- **Try it**
Copy the entries below exactly. Images do not belong in the copy.

□ □ □ □ □ □ □

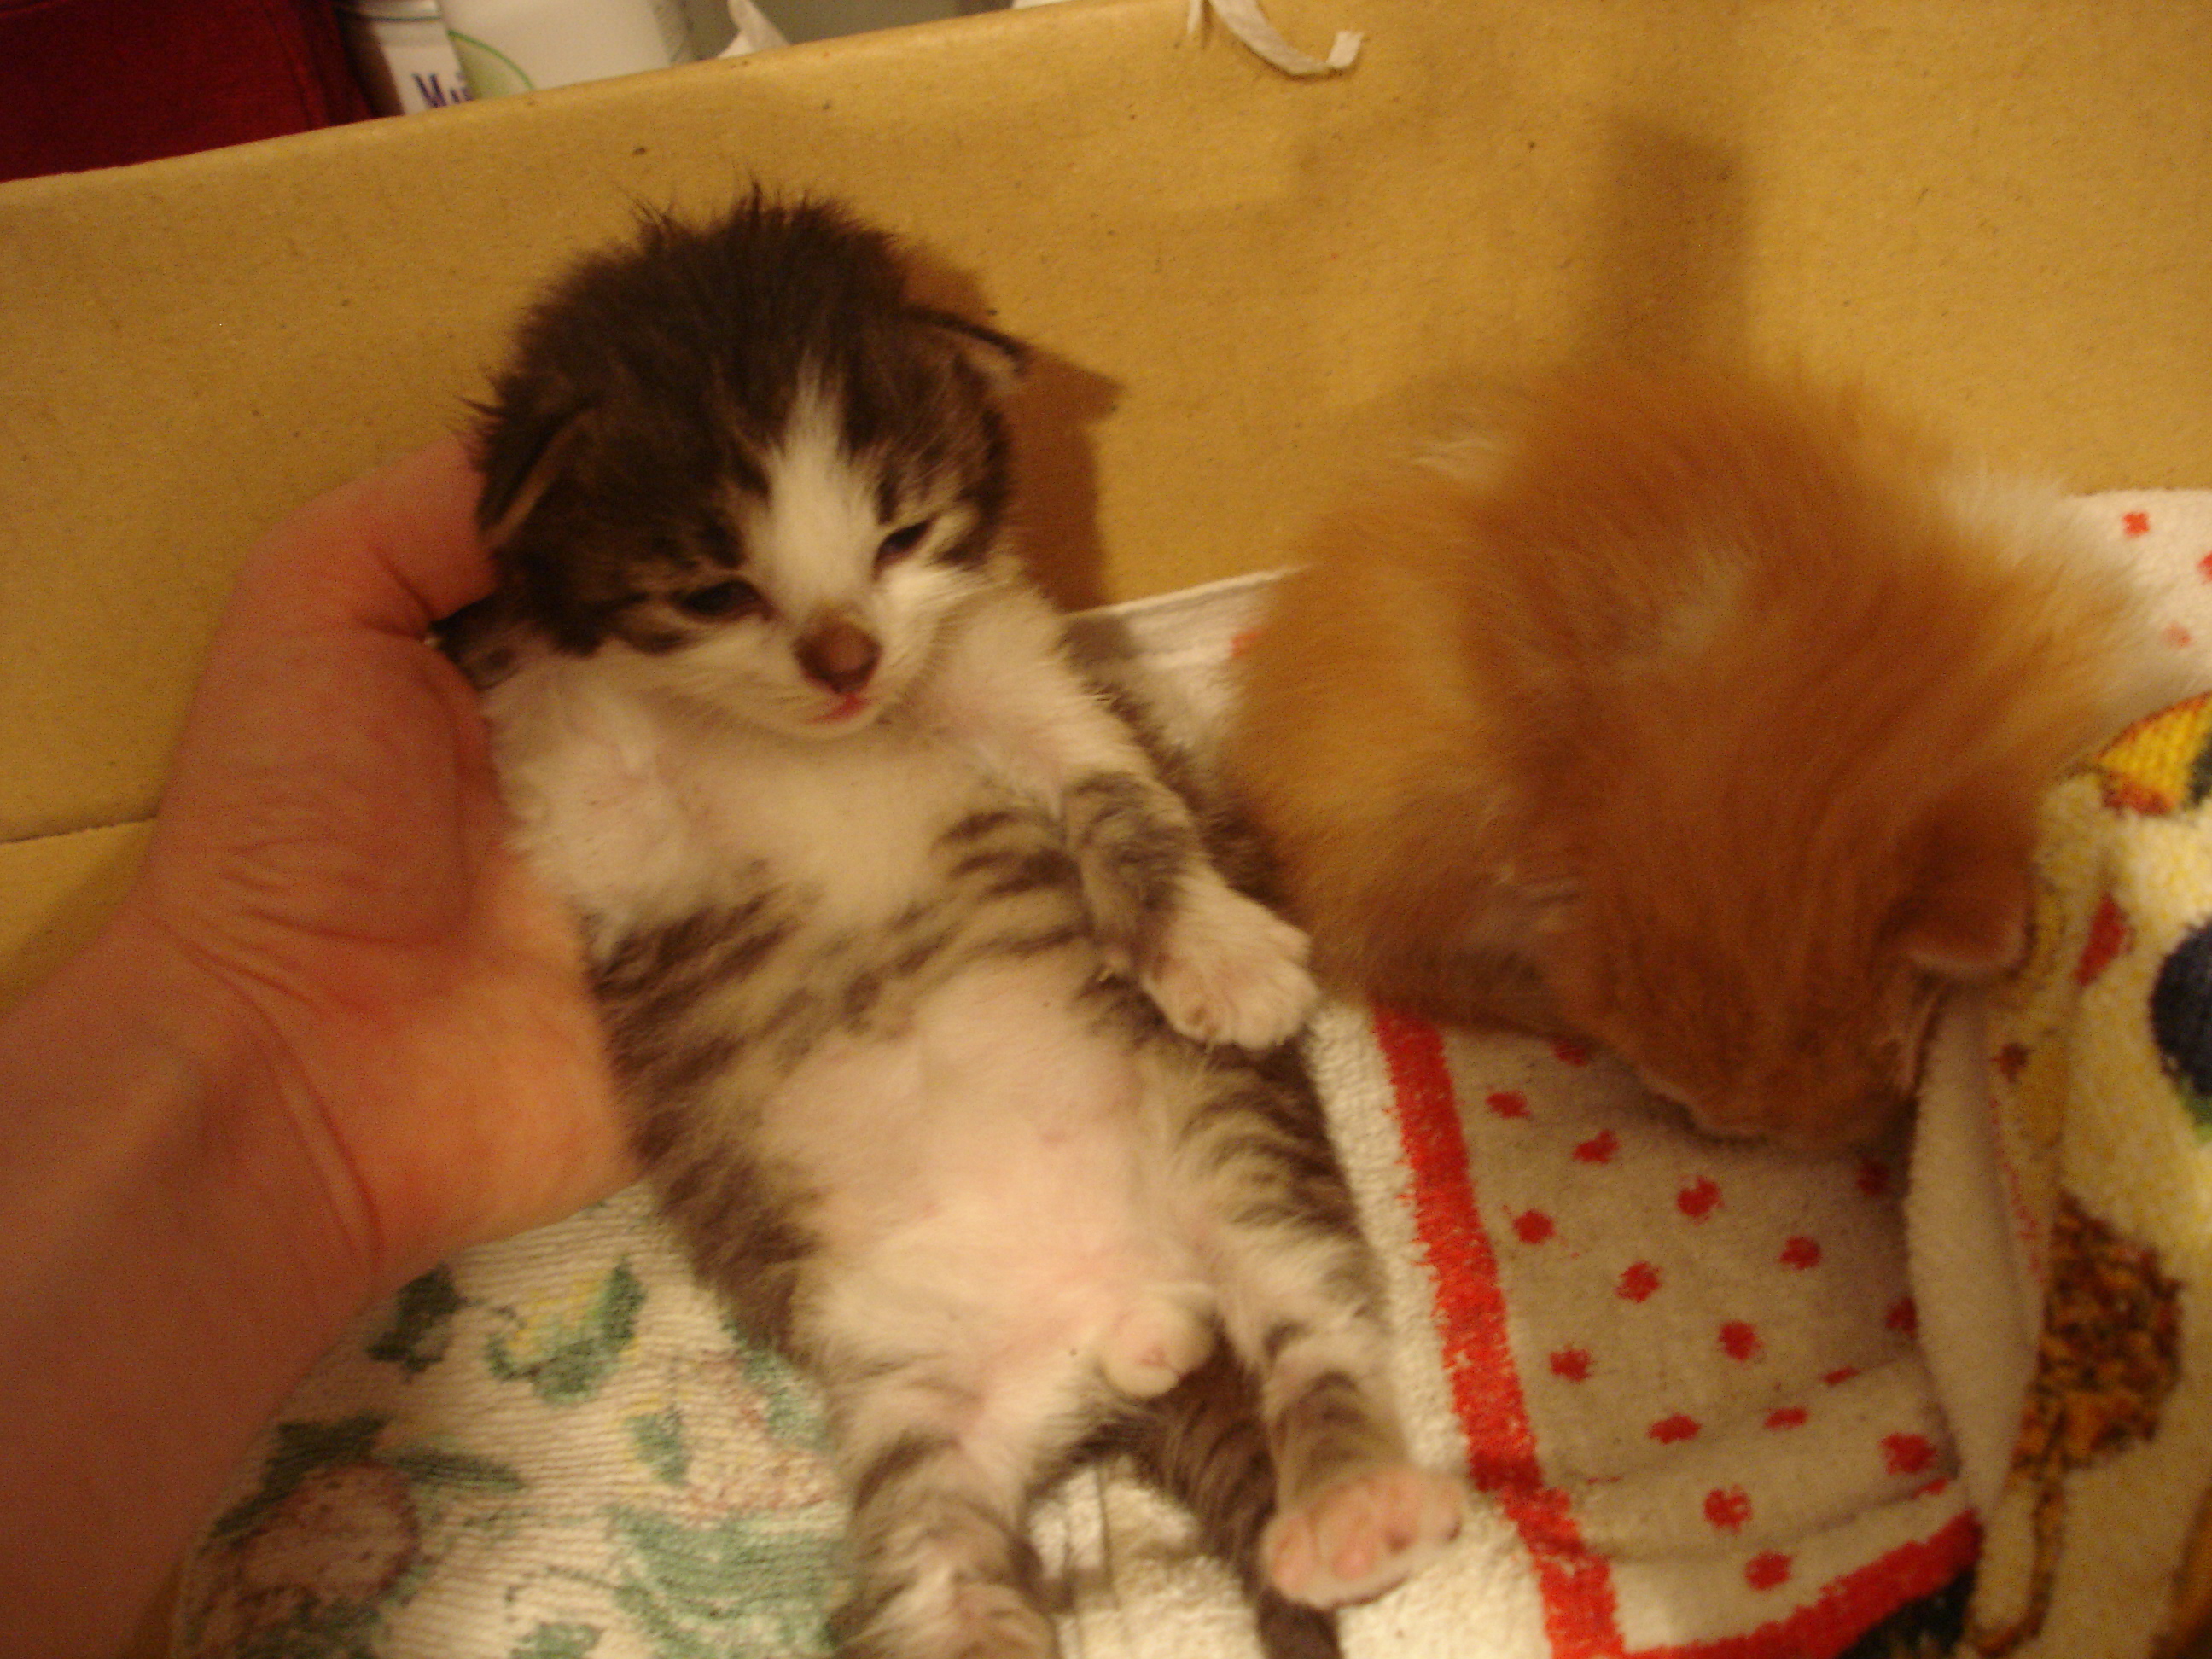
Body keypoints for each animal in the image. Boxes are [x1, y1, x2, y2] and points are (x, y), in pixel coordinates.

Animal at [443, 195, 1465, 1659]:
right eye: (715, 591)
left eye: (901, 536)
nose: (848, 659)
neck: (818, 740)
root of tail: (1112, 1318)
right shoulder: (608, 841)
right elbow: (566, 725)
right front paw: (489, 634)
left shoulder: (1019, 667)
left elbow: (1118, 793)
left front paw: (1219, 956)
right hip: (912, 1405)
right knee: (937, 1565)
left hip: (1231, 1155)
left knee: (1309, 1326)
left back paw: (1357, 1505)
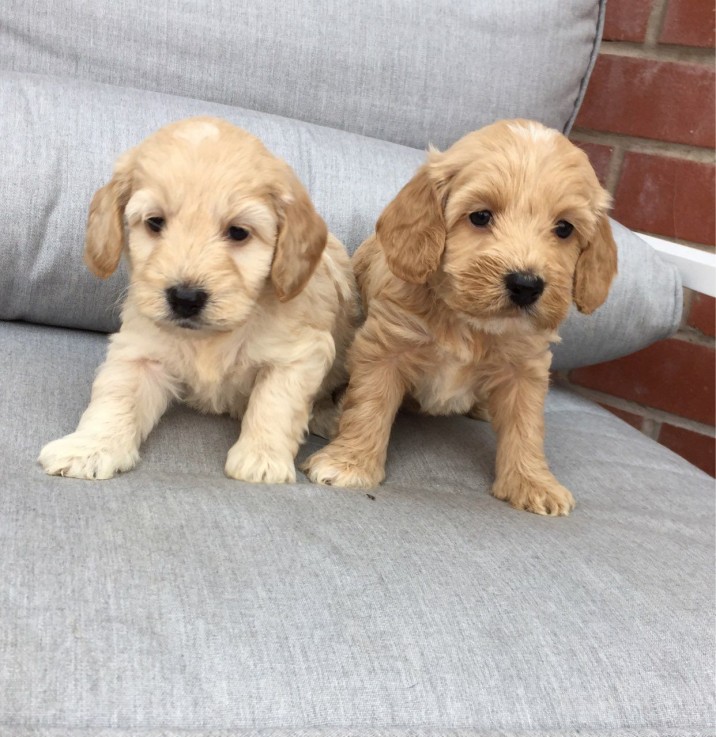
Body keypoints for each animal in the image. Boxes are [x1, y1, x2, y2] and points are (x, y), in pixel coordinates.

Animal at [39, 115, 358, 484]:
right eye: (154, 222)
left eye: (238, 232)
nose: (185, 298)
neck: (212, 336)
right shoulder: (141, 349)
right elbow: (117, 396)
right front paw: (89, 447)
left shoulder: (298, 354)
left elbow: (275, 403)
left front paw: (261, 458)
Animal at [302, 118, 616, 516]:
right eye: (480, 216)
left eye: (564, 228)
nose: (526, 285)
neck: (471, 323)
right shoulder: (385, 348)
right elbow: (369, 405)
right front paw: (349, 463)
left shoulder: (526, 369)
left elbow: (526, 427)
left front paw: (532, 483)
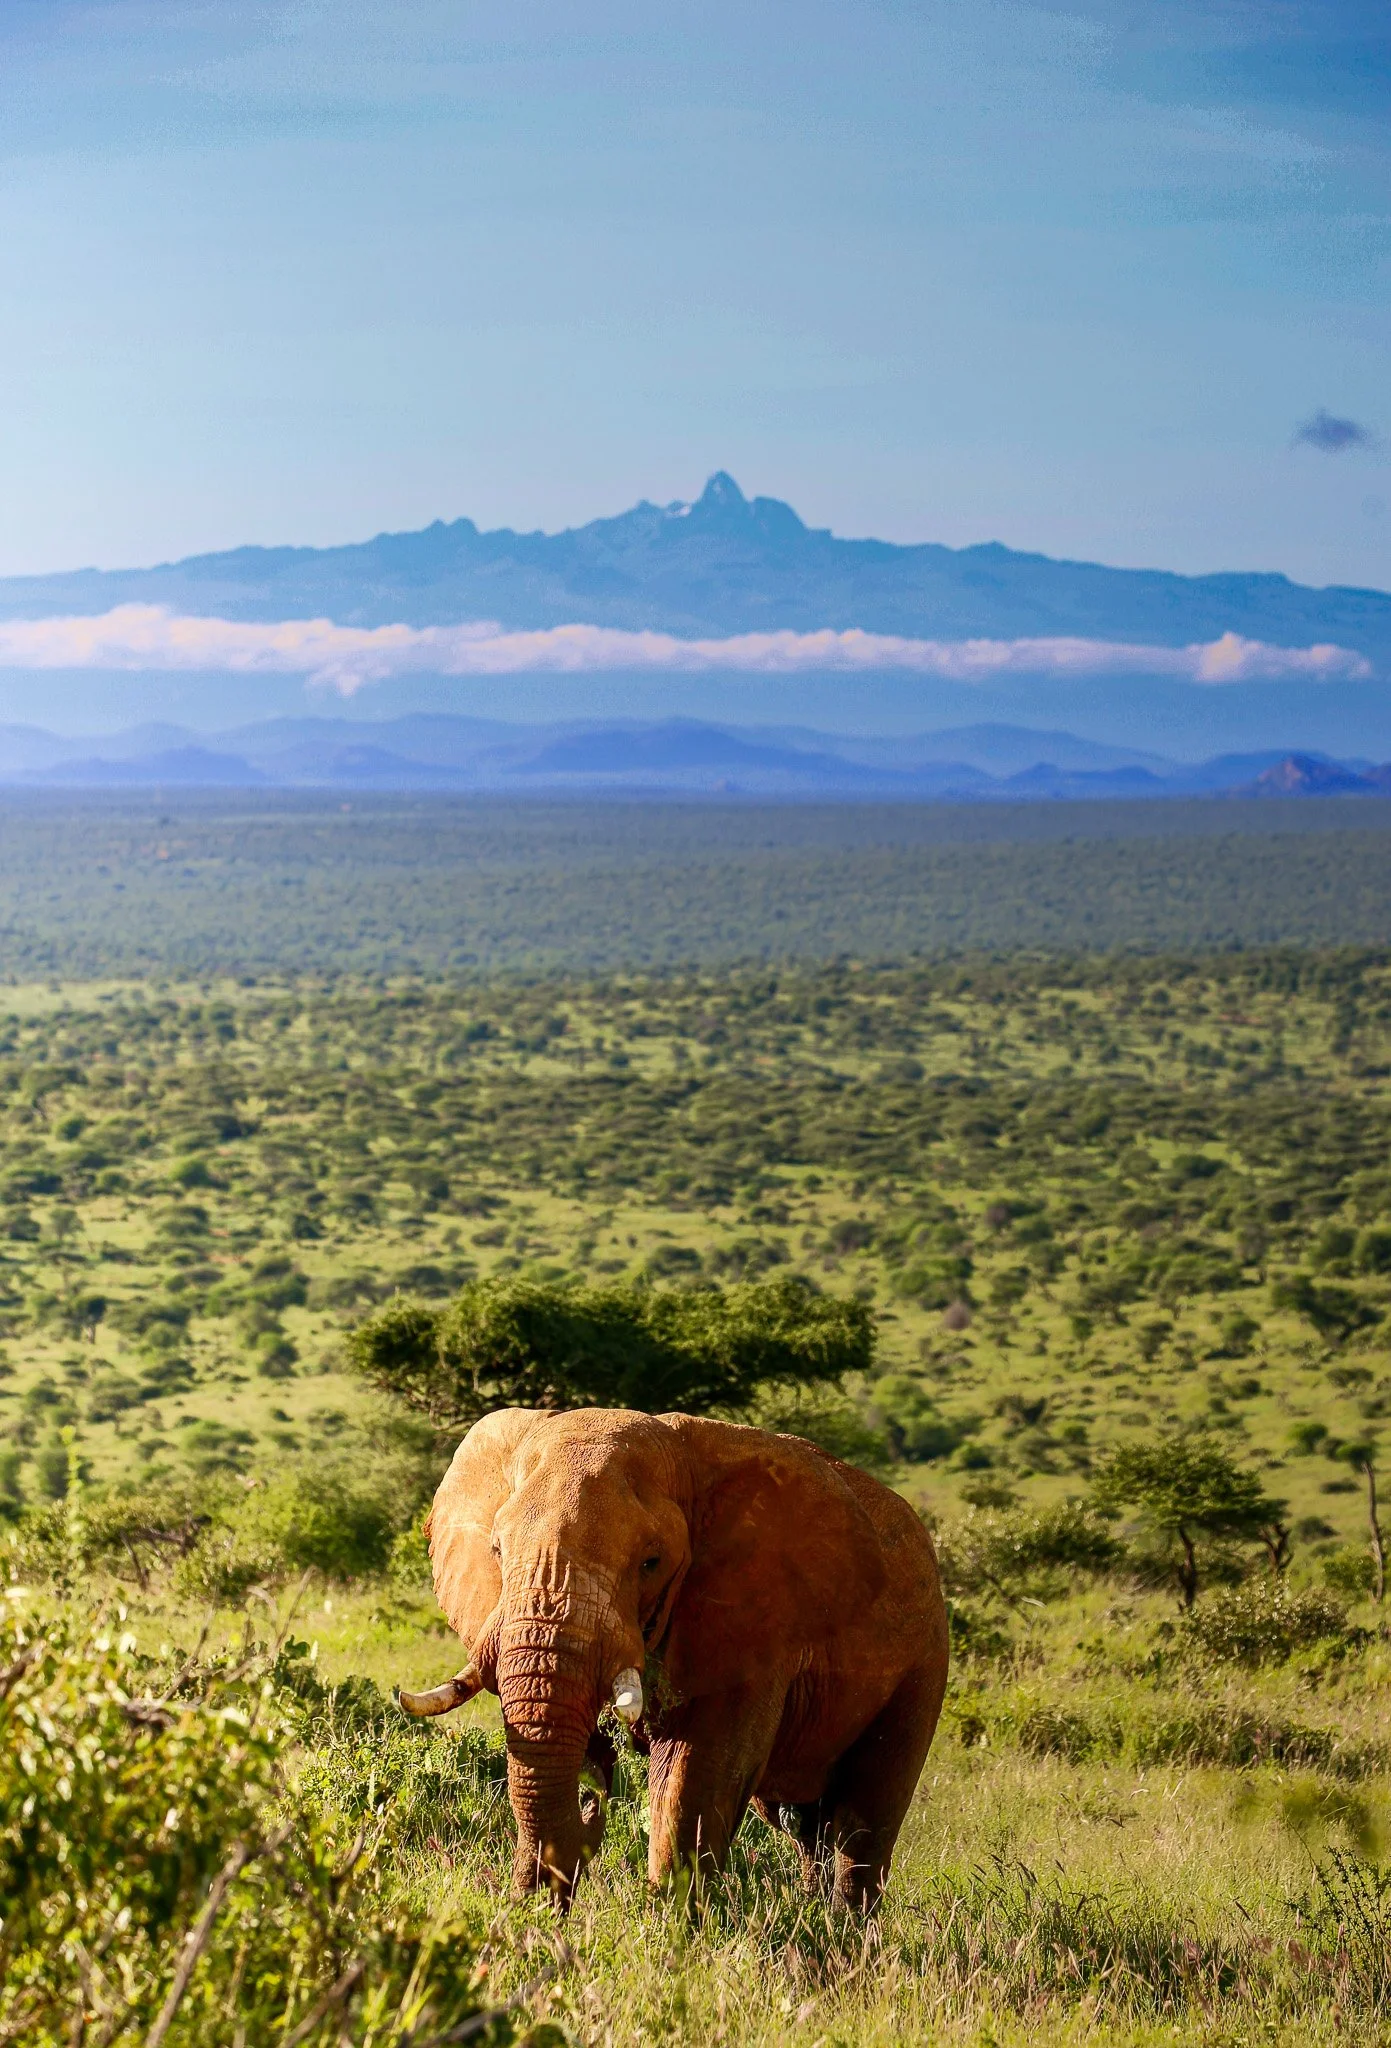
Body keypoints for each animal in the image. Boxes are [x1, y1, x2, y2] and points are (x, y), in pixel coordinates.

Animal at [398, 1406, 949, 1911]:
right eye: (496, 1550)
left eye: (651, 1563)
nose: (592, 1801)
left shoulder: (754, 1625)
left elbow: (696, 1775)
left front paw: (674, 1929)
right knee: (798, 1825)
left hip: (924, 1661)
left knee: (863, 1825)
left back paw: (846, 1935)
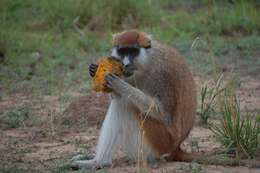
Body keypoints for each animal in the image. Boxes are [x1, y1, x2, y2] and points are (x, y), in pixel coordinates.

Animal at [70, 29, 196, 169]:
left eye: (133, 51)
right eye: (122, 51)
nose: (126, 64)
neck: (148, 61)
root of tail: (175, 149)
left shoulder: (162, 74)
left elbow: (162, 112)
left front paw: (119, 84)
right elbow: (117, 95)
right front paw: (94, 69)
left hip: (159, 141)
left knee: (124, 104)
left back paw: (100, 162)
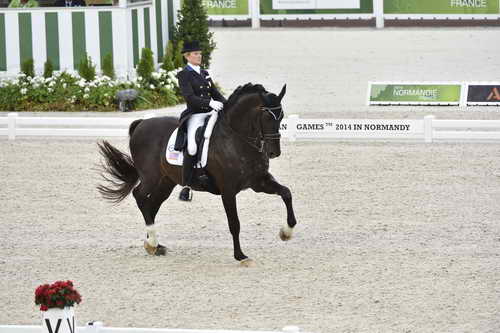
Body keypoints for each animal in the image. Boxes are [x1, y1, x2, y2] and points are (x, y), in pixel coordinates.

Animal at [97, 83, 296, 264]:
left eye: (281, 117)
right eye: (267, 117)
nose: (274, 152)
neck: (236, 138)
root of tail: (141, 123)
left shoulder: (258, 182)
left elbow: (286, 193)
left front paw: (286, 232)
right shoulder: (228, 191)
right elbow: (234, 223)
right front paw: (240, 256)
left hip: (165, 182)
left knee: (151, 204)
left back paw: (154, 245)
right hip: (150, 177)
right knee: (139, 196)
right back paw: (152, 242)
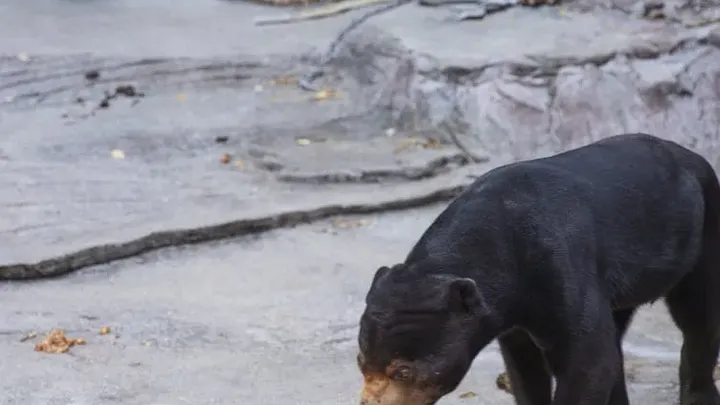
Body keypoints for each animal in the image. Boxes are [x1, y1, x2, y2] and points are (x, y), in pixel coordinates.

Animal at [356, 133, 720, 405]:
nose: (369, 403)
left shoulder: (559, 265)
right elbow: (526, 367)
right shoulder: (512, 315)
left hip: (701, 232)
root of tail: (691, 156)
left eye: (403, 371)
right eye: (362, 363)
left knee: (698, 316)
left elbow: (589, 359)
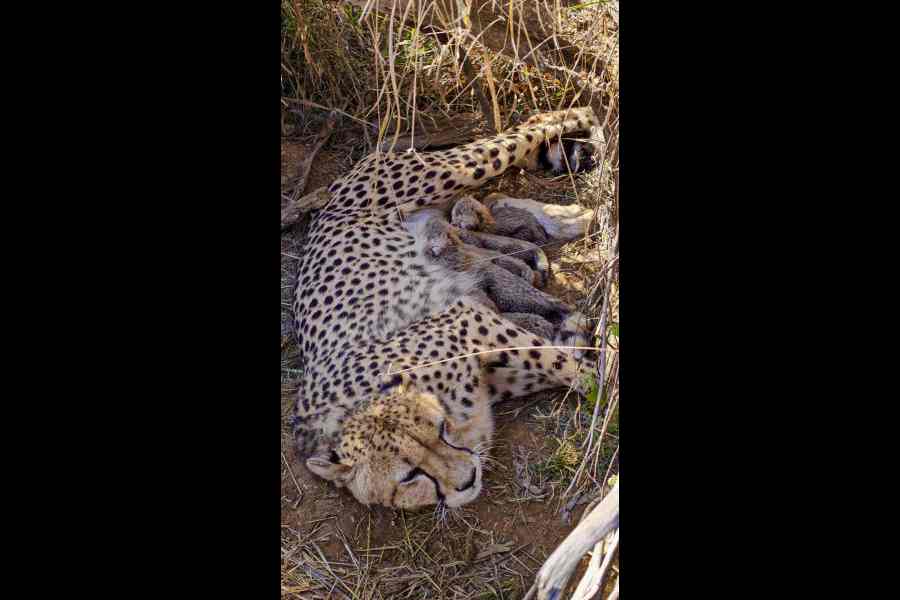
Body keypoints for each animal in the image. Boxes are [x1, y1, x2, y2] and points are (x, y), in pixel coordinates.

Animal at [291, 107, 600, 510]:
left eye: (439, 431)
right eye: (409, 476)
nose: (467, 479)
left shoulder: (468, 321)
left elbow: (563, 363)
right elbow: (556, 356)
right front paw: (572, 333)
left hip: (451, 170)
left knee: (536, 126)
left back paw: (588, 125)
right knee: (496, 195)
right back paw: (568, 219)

□ □ □ □ □ □ □

- **Answer area**
Body keypoints for each animal in the image. Boxes are [x1, y1, x2, y2] and points are (x, y), in pixel coordinates.

Animal at [443, 195, 1465, 1659]:
right eye: (715, 591)
left eye: (901, 536)
nose: (848, 659)
neck: (818, 740)
root of tail: (1112, 1318)
right shoulder: (608, 841)
right elbow: (566, 725)
right front paw: (489, 634)
left shoulder: (1019, 667)
left elbow: (1118, 793)
left front paw: (1219, 956)
right hip: (912, 1405)
right knee: (937, 1565)
left hip: (1231, 1155)
left knee: (1309, 1326)
left back paw: (1357, 1505)
Body keypoints for each animal in the image. Boxes are [x1, y1, x2, y2] and points are (x, y), in pixel coordinates.

Animal at [39, 115, 358, 484]:
right eye: (154, 222)
left eye: (238, 232)
nose: (185, 298)
neck: (212, 336)
right shoulder: (141, 349)
right elbow: (117, 396)
right front paw: (89, 447)
left shoulder: (298, 354)
left elbow: (275, 403)
left front paw: (261, 458)
Animal at [302, 118, 616, 516]:
right eye: (480, 216)
left eye: (564, 228)
nose: (526, 285)
neck: (471, 323)
right shoulder: (385, 348)
right elbow: (369, 405)
right front paw: (349, 463)
left shoulder: (526, 369)
left elbow: (526, 427)
left front paw: (532, 483)
Body keypoints for each animal in the image. Boxes are [x1, y1, x2, y2] and points are (x, y), in pixel coordinates.

Animal at [398, 1406, 949, 1911]:
right eye: (496, 1550)
left eye: (651, 1563)
nose: (592, 1801)
left shoulder: (754, 1625)
left elbow: (696, 1775)
left front paw: (674, 1929)
right knee: (798, 1825)
left hip: (924, 1661)
left knee: (863, 1825)
left back paw: (846, 1935)
Body keypoints for each animal in the image. Boxes are [x1, y1, x2, y2] and points are (x, y), in pixel coordinates.

Animal at [70, 29, 196, 169]:
left eye: (133, 51)
right eye: (122, 51)
nose: (126, 64)
neck: (148, 61)
root of tail: (175, 149)
left shoulder: (162, 74)
left elbow: (162, 112)
left front paw: (119, 84)
right elbow: (117, 95)
right front paw: (94, 69)
left hip: (159, 141)
left knee: (124, 104)
left back paw: (100, 162)
Body keypoints for each animal in the image. Boxes are [x1, y1, x2, y2] and points are (x, y), in pixel coordinates.

Animal at [97, 83, 296, 264]:
left eye: (281, 117)
right eye: (267, 117)
nose: (274, 152)
neck: (236, 138)
root of tail: (141, 123)
left shoulder: (258, 182)
left elbow: (286, 193)
left front paw: (286, 232)
right shoulder: (228, 191)
right elbow: (234, 223)
right front paw: (240, 256)
left hip: (165, 182)
left knee: (151, 204)
left back paw: (154, 245)
right hip: (150, 177)
right knee: (139, 196)
right back paw: (152, 242)
Body keypoints for each animal in the image. Boxes are [x1, y1, x2, y2] and points are (x, y), in pixel coordinates.

Animal at [356, 133, 720, 405]:
nose: (369, 403)
left shoulder: (559, 265)
right elbow: (526, 367)
right shoulder: (512, 315)
left hip: (701, 232)
root of tail: (691, 156)
left eye: (403, 371)
right eye: (362, 363)
left knee: (698, 316)
left elbow: (589, 359)
Body keypoints for each animal in the image. Boxes are [x1, y1, x2, y2] and points are (x, y), in pixel coordinates.

Animal at [291, 107, 600, 510]:
left eye: (439, 431)
right eye: (409, 476)
nose: (467, 479)
left shoulder: (468, 321)
left elbow: (563, 363)
right elbow: (556, 356)
right front paw: (572, 333)
left hip: (451, 170)
left knee: (536, 126)
left back paw: (588, 125)
right knee: (496, 195)
right back paw: (568, 219)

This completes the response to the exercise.